The second-biggest event on the Asian calendar, the Moon Festival, also known as the Mid-Autumn Festival, was traditionally celebrated as a harvest festival. It is an auspicious event that is meant as a thanksgiving for the year that had passed and in hopes for a better harvest ahead.
Held on the 15th day of the eighth lunar month, Moon Festival celebrations are a time to gather with family and give thanks to ancestors and the natural forces of the world. In 2016, the Moon Festival falls on September 15.
The Moon Festival is celebrated across the world, with an array of activities, such as moon gazing, savouring mooncakes, and watching dragon dances and lavish displays of colourful paper lanterns. For the most impressive festivities, set your sights on the major cities of China, Korea, Japan, Malaysia, Vietnam, and Thailand.
The Chinese Moon Festival legend can be traced back thousands of years to a time when farmers celebrated the mid-Autumn rice harvest and recognised the moon’s role in the change of seasons.
Over the years, special dishes were created to represent the moon, such as the iconic mooncakes. Other festival fare includes duck, taro, oranges, and rice cakes, all of which are traditionally harvested in autumn.
In Korea, the Moon Festival, called Chuseok, is a time to pay respect to one’s ancestors, typically with a banquet. Families reunite during this time and mark the occasion with rice-based dishes, such as songpyeon (sweet mooncakes made with red beans, chestnut, rice and pine), hangwa (confectionery), and sikhye (a traditional sweet Korean rice drink).

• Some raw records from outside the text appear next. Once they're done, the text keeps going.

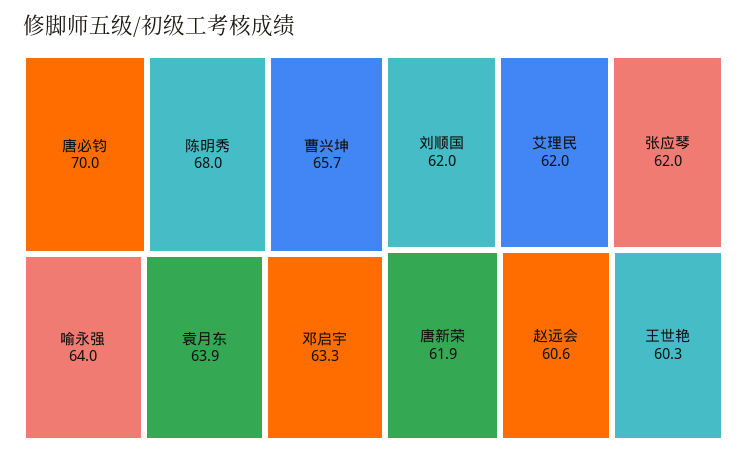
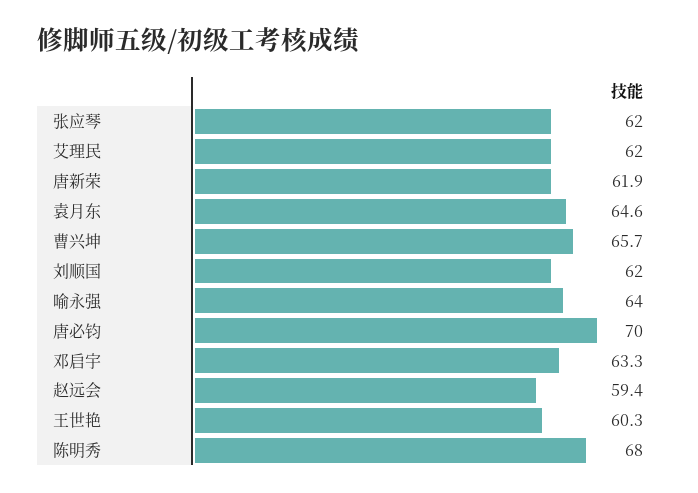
袁月东: 63.9 -> 64.6
赵远会: 60.6 -> 59.4

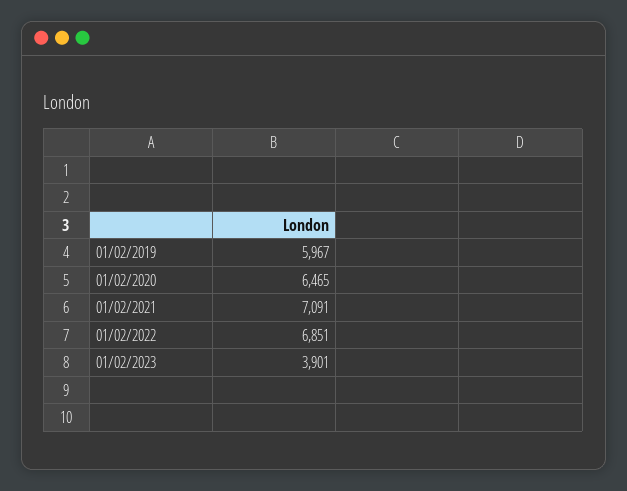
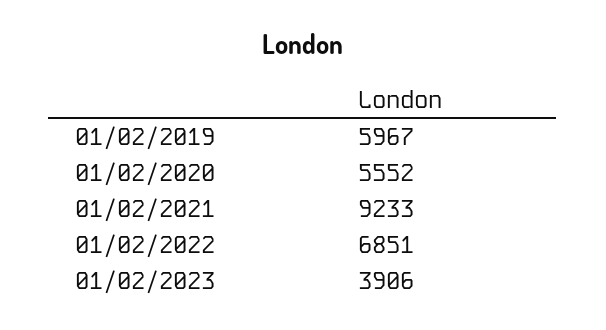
01/02/2020: 6465 -> 5552
01/02/2021: 7091 -> 9233
01/02/2023: 3901 -> 3906

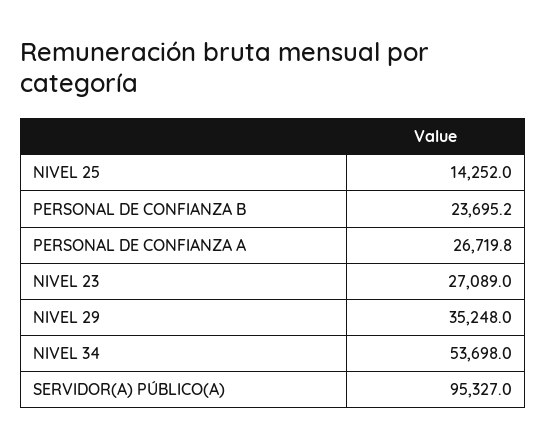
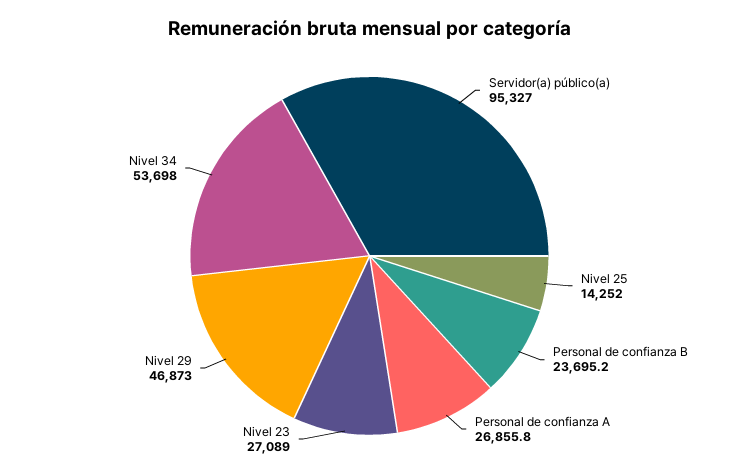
PERSONAL DE CONFIANZA A: 26719.8 -> 26855.8
NIVEL 29: 35248 -> 46873

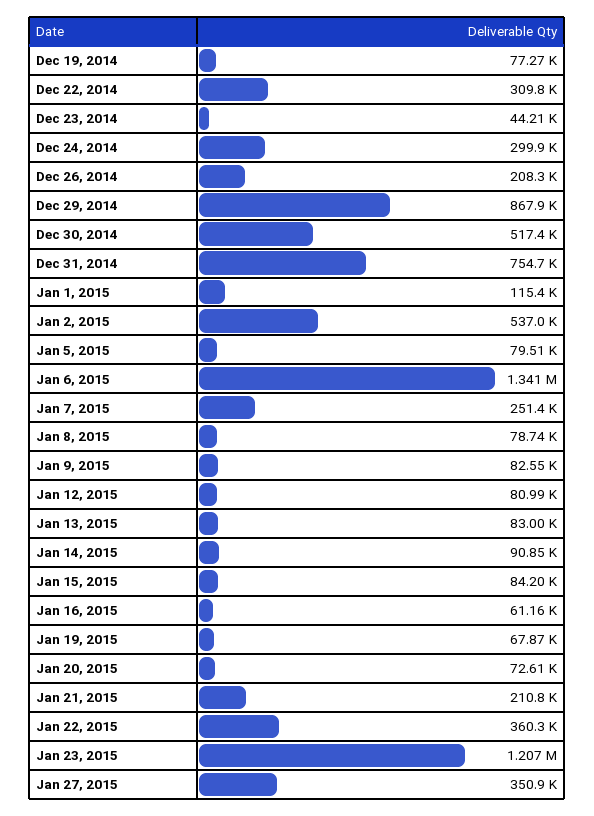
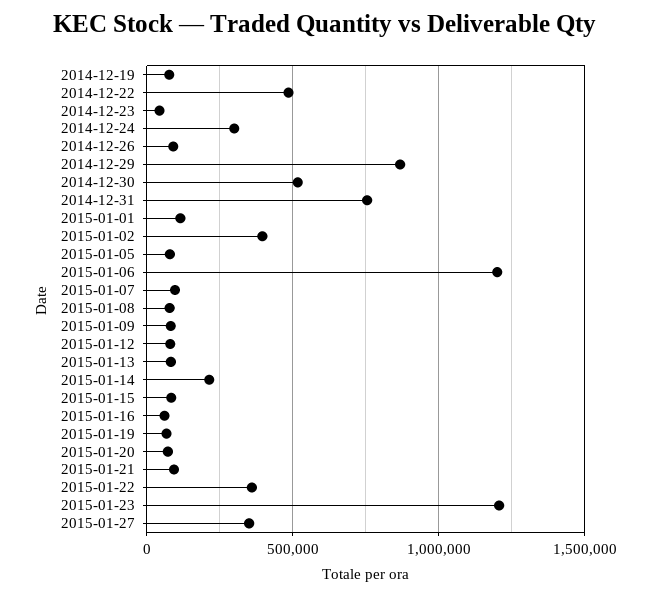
Dec 22, 2014: 309800 -> 500000
Dec 26, 2014: 208300 -> 100000
Jan 2, 2015: 537000 -> 400000
Jan 6, 2015: 1341000 -> 1200000
Jan 7, 2015: 251400 -> 100000
Jan 14, 2015: 90850 -> 200000
Jan 21, 2015: 210800 -> 100000

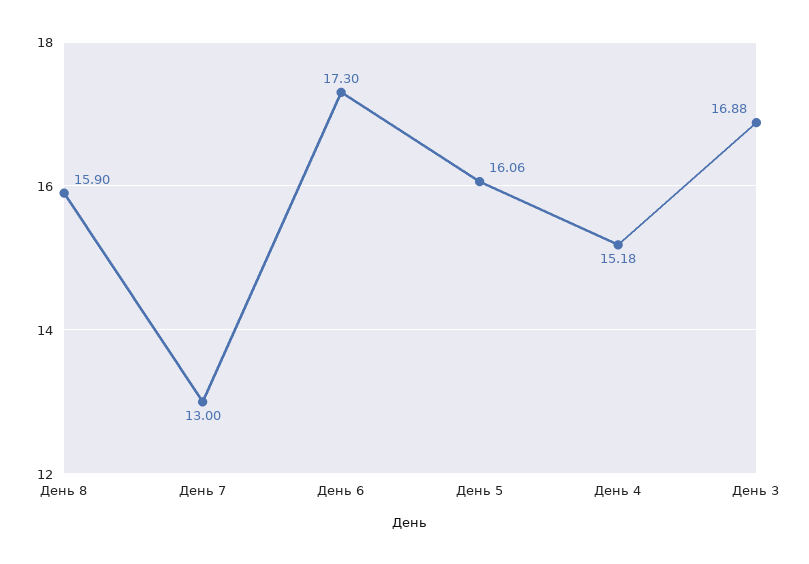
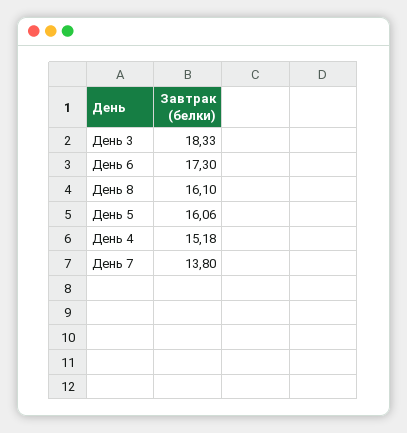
День 8: 15.9 -> 16.1
День 7: 13 -> 13.8
День 3: 16.88 -> 18.33

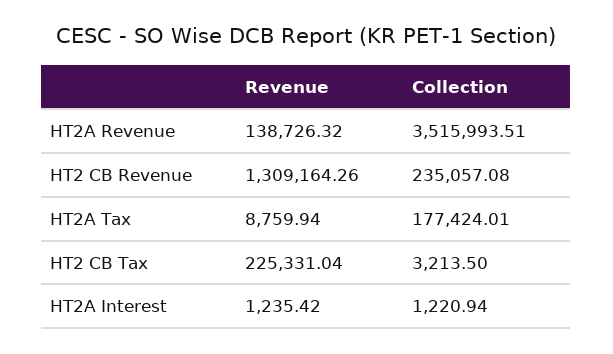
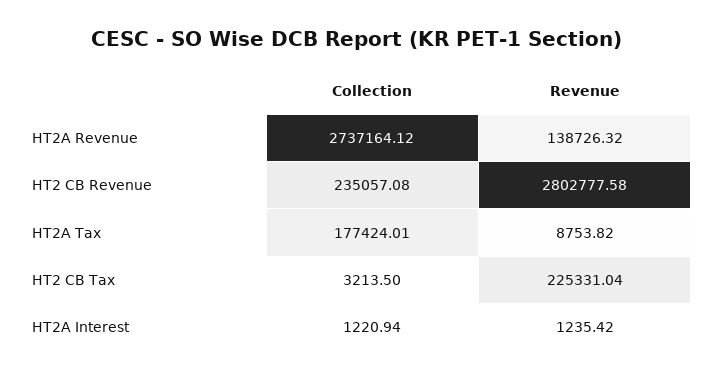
Collection, HT2A Revenue: 3515993.51 -> 2737164.12
Revenue, HT2 CB Revenue: 1309164.26 -> 2802777.58
Revenue, HT2A Tax: 8759.94 -> 8753.82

The Japanese Moon Festival, or Otsukimi, is a time for introspection and gazing at the moon, a practice known as tsukimi. Again, rice-based dishes are a signature here, with tsukimi dango (rice-flour dumplings) enjoyed by one and all.
Moon Festival celebrations in Vietnam, called Tet Trung Thu, are strikingly similar to the Chinese festivities. Also known as the Children’s Festival, Moon Festival in Vietnam includes lantern making, mooncakes and family get-togethers.
Likewise, Malaysia’s Moon Festival pays homage to the Chinese traditions, with dragon dances, lanterns and moon gazing. Also known as the Tanglung (Lantern) Festival, the Malaysia Moon Festival is marked with a family feast and mooncakes.
In Thailand, the Moon Festival is not an extravagant affair – instead, it is a time for families to gather together, to pray, exchange greetings, and worship the moon.